======== DATA UNDER STUDY ========
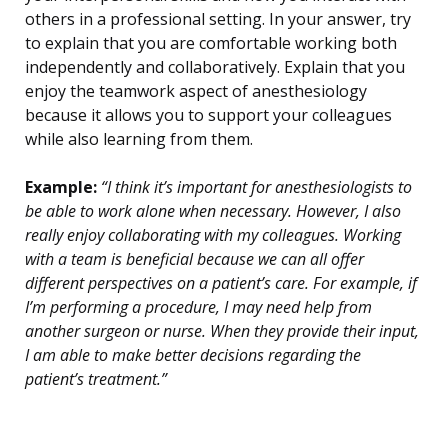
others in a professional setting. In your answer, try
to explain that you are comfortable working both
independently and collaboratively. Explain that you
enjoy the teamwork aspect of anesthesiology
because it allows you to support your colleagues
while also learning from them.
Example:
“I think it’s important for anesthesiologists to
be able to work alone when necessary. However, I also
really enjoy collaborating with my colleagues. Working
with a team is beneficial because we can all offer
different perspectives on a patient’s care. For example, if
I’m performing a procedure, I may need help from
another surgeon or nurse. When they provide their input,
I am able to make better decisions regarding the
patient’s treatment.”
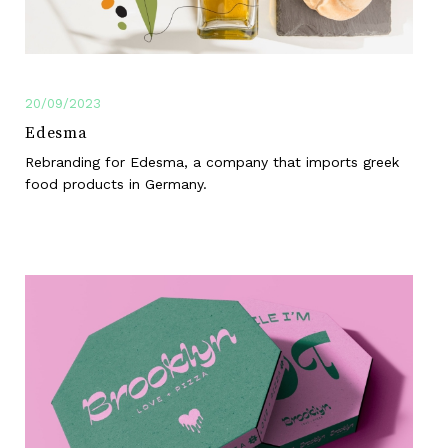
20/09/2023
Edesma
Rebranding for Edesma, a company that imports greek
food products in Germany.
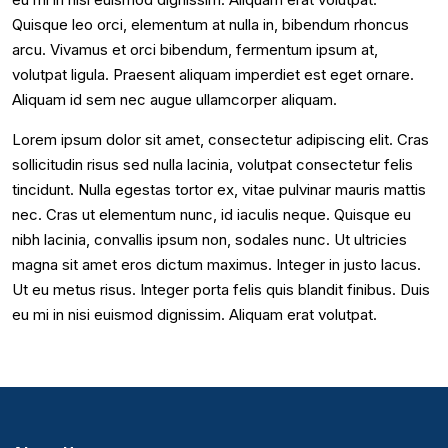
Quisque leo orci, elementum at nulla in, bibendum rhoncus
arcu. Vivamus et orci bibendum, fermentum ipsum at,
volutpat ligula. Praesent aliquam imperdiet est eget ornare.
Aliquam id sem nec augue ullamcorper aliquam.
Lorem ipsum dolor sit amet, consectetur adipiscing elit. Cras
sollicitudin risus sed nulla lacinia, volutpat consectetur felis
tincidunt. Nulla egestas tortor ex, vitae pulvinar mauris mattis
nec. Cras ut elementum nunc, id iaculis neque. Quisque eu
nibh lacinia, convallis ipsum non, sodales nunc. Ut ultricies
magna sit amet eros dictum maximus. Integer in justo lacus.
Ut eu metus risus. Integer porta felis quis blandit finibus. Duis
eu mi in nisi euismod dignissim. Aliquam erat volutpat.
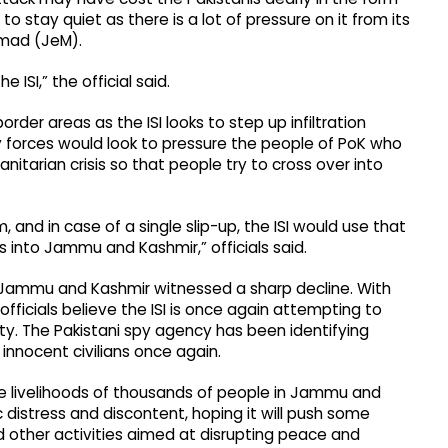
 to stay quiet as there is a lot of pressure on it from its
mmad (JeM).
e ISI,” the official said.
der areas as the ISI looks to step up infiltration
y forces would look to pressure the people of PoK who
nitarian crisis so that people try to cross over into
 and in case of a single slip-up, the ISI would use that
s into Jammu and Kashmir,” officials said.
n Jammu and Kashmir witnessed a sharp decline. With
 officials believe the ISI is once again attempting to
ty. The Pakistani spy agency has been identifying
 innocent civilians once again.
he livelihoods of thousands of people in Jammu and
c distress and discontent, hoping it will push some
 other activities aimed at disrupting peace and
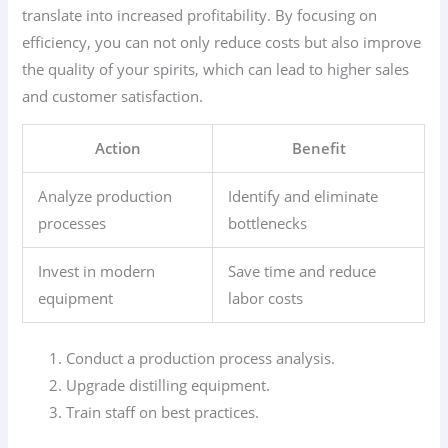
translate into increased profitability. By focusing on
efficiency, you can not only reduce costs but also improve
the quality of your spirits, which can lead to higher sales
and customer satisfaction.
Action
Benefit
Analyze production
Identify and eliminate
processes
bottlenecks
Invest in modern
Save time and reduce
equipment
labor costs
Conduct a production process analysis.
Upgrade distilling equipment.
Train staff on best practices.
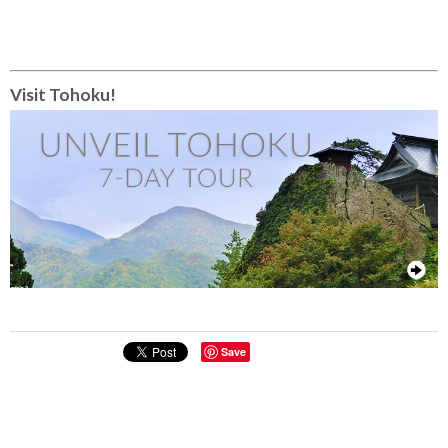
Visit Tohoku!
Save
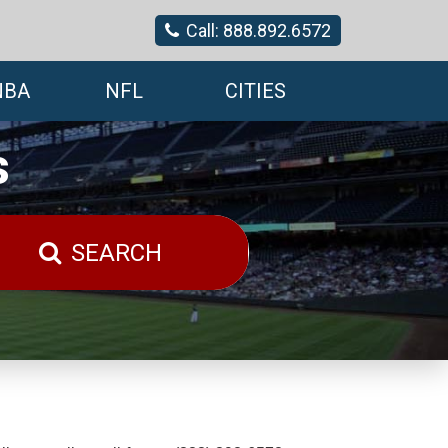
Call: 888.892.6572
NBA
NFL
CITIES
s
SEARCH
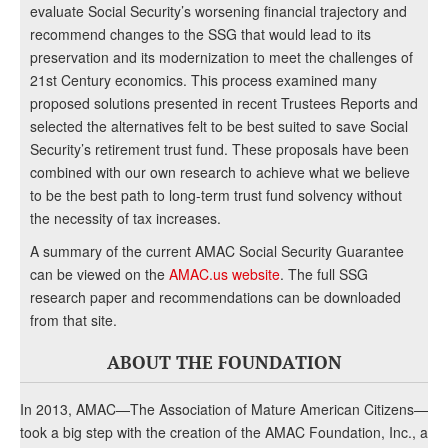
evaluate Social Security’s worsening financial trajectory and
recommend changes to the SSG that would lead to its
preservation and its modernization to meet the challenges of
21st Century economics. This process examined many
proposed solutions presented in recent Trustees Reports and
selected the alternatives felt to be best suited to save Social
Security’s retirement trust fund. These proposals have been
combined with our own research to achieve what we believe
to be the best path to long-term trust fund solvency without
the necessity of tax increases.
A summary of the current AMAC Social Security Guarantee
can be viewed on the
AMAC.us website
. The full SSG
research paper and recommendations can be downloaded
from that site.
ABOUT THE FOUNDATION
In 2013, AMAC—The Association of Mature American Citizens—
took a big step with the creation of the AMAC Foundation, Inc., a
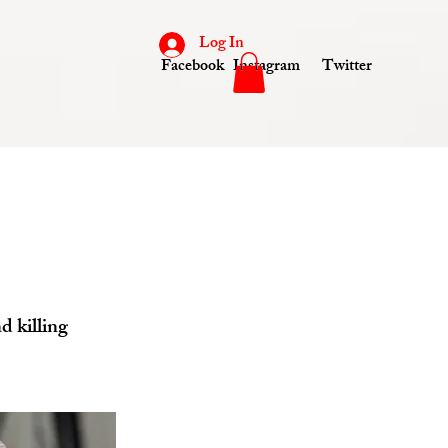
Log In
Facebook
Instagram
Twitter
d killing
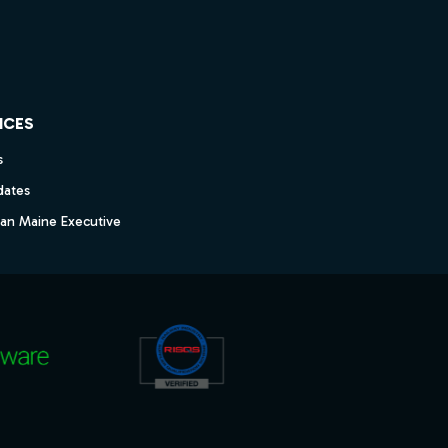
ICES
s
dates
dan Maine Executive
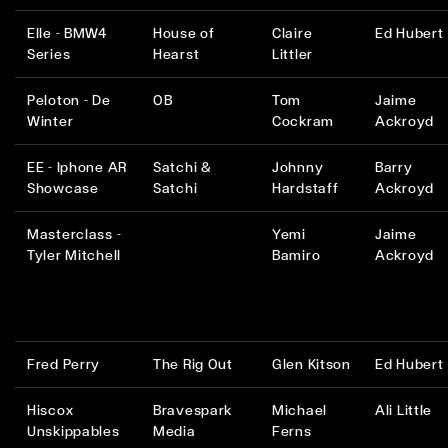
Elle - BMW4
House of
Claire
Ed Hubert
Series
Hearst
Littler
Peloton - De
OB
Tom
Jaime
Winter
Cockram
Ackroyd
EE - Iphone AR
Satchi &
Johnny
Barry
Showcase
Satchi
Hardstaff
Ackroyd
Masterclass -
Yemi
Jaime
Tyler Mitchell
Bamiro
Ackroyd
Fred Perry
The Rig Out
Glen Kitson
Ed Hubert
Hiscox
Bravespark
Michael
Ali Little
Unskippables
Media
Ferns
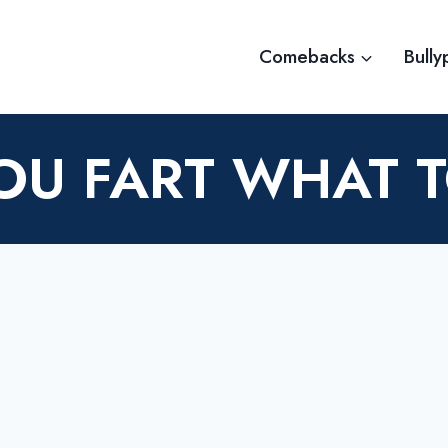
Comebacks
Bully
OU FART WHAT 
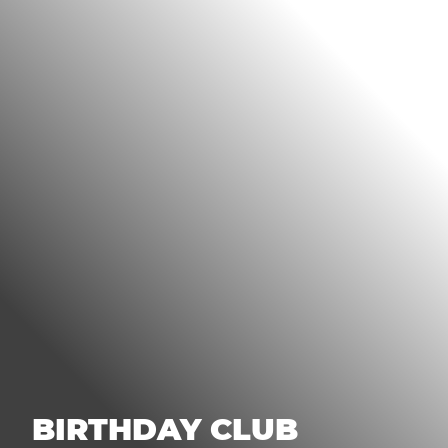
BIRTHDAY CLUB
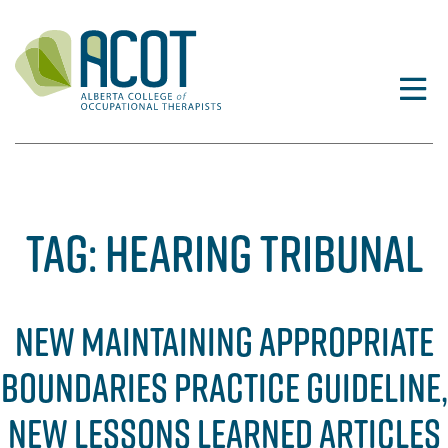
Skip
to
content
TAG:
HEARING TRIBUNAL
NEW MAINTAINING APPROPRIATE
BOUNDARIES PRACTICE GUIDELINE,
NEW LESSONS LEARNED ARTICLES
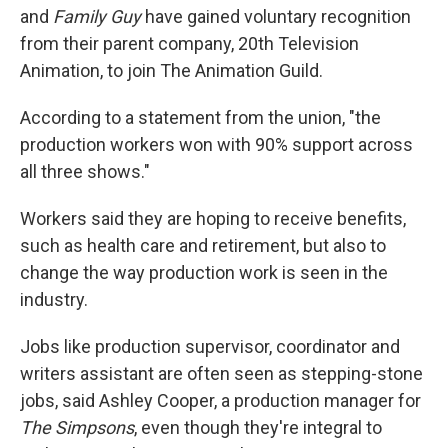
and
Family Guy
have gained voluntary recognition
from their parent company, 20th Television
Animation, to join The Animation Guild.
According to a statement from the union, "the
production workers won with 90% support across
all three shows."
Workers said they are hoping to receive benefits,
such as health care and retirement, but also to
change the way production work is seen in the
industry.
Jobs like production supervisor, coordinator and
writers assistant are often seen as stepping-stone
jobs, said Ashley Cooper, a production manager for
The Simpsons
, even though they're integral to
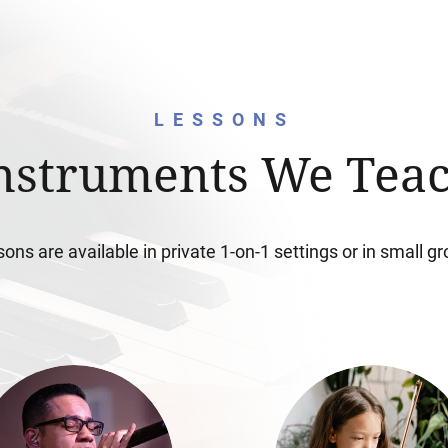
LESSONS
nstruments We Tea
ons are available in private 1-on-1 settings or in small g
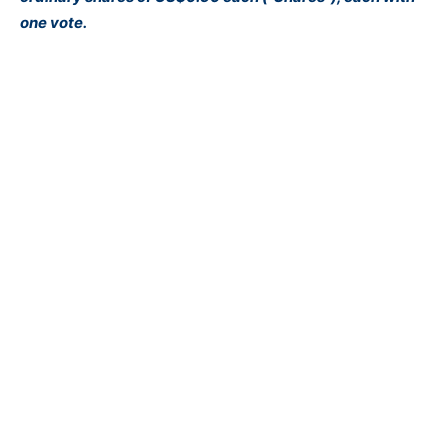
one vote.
========
EXERCISE:
Find the word "once" in the entries, and copy every line it shows up in.

RESULT:
 officials believe the ISI is once again attempting to
 innocent civilians once again.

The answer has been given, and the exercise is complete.